À l’approche du Congrès des élus, où l’avenir institutionnel de la Martinique sera débattu, une question revient avec insistance : de combien d’argent dispose réellement le territoire ? Entre transferts de l’État, fiscalité locale et fonds européens, les masses financières en jeu sont importantes , mais leur répartition met en lumière la faiblesse du pouvoir budgétaire local.
Le poids de l’État central
La première source de financement reste l’État français. Chaque année, ses dépenses directes en Martinique – salaires des enseignants, forces de sécurité, justice, infrastructures ou hôpitaux – sont évaluées entre 2,5 et 3 milliards d’euros. À cela s’ajoutent les dotations versées aux collectivités locales, de l’ordre de 450 à 500 millions d’euros, via la dotation globale de fonctionnement (DGF), les fonds d’investissement ou des programmes spécifiques.
Cet argent irrigue le territoire, mais reste géré et décidé depuis Paris, limitant la marge de manœuvre de la Collectivité Territoriale de Martinique (CTM).
La CTM et ses ressources propres
Le budget voté par la Collectivité Territoriale de Martinique (CTM) pour 2024 s’élève à environ 1,4 milliard d’euros. Il se répartit principalement entre le fonctionnement autour de 1,04 milliard d’euros à 1,1 milliard d’euros, couvrant principalement les dépenses sociales (RSA, APA, PCH), la masse salariale, la gestion institutionnelle et le remboursement de la dette et Investissement : Les chiffres les plus couramment cités indiquent environ 312 millions d’euros d’investissements réalisés en 2024, bien que le budget initial envisageait des montants plus élevés (jusqu’à 458 millions d’euros budgétés mais partiellement exécutés.
Ses principales recettes proviennent de l’octroi de mer – taxe sur les importations ultramarines, qui rapporte environ 350 millions d’euros (dont 250 M€ pour la CTM) – mais aussi de la fiscalité locale (droits d’enregistrement, taxes foncières, carburant), pour un total estimé à 250 à 300 millions d’euros.
En clair, le « vrai » budget manié par les élus martiniquais ne dépasse pas 1,1 Md€, soit à peine une fraction des flux financiers affectés au territoire.
L’apport européen
L’Union européenne joue également un rôle significatif. Les fonds du POSEI, destinés à soutenir les agricultures ultramarines, injectent chaque année environ 100 millions d’euros en Martinique.
À cela s’ajoutent les programmes FEDER, FSE+, FEADER, Interreg ou Horizon Europe, qui représentent 250 à 300 millions d’euros par an sur la période actuelle de programmation.
Ces crédits visent le développement économique, la formation, l’innovation et la transition écologique. Mais leur gestion reste très encadrée par Bruxelles et Paris, malgré une mise en œuvre locale.

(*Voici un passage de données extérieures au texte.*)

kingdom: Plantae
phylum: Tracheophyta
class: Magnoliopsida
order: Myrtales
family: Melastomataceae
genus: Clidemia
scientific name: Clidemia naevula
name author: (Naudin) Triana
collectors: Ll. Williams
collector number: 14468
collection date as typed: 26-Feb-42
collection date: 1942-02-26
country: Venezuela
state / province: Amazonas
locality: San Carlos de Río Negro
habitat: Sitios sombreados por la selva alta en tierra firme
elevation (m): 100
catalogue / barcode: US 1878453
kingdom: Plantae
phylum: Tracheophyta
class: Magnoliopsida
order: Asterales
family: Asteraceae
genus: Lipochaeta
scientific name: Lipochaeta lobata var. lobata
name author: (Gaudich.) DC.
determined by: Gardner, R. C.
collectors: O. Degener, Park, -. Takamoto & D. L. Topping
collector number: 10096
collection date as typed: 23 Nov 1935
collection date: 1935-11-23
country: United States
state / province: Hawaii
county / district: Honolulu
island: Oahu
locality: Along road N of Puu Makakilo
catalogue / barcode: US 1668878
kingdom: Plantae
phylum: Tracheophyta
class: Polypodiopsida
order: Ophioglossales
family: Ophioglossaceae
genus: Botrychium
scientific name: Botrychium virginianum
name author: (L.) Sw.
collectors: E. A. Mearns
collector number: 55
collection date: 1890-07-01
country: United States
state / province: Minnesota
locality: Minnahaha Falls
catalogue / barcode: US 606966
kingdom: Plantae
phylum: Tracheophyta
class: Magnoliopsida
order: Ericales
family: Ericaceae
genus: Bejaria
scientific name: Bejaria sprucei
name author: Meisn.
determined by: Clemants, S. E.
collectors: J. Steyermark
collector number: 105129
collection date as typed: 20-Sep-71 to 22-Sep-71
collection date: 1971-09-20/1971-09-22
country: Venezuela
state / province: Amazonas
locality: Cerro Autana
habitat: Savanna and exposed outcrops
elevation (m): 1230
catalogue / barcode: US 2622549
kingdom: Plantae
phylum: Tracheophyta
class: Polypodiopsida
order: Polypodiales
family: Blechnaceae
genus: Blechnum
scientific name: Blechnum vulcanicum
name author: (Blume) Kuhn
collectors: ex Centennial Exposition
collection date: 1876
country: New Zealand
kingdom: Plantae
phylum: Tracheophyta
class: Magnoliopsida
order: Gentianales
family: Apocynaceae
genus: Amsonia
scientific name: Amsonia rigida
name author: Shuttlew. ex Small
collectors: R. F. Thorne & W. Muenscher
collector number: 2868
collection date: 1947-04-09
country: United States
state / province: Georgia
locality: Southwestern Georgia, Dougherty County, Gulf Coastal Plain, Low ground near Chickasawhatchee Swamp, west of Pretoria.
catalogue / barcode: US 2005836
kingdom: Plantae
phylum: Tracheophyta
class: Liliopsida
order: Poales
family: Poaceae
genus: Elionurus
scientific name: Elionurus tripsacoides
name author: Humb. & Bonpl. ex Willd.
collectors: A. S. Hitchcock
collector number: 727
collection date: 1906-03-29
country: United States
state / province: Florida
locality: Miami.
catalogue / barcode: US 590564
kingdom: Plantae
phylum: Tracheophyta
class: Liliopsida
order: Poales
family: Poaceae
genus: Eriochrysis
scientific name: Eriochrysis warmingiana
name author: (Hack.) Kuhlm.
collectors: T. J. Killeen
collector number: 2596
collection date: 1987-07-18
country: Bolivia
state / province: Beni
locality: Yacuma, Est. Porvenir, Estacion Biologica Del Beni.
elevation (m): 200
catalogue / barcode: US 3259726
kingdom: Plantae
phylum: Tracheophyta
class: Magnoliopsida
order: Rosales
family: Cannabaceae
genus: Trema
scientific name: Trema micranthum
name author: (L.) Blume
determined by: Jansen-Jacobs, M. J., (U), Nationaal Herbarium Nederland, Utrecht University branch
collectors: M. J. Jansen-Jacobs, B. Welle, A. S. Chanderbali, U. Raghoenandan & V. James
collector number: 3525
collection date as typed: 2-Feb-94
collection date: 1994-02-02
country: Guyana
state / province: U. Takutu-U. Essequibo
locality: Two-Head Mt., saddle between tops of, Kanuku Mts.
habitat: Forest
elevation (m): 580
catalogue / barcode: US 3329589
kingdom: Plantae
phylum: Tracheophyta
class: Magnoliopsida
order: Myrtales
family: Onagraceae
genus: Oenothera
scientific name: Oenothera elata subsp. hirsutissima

Les prestations sociales : un poids décisif
À côté de ces budgets institutionnels, la protection sociale constitue une masse financière encore plus importante. La CAF a versé 816 millions d’euros en 2024 (RSA, AAH, aides au logement, allocations familiales).
De son côté, l’Assurance maladie couvre près de 1,2 à 1,5 milliard d’euros de dépenses de santé par an, entre remboursement des soins, financement des hôpitaux et interventions de l’ARS.
Ces flux contribuent directement au niveau de vie de la population mais échappent totalement à la gouvernance locale.
Une manne de 6 à 7 milliards d’euros
Si l’on additionne ces différentes sources – budget de la CTM, fiscalité locale, transferts de l’État, fonds européens, prestations sociales et dépenses de santé –, la Martinique bénéficie d’un volume global estimé à 6 à 7 milliards d’euros par an.
Mais la part effectivement contrôlée par les élus martiniquais reste faible, autour de 15 % de ce total.
Une autonomie budgétaire encore limitée
Cette situation alimente le débat institutionnel. Les partisans d’un « 73 renforcé » ou d’un passage à l’article 74 de la Constitution soulignent que la dépendance financière vis-à-vis de Paris réduit la capacité d’action locale. Les opposants rétorquent qu’un tel niveau de transferts est le garant des solidarités nationales.
Entre ressources injectées et pouvoir décisionnel, le débat sur l’autonomie budgétaire de la Martinique illustre l’un des nœuds de la réforme statutaire à venir.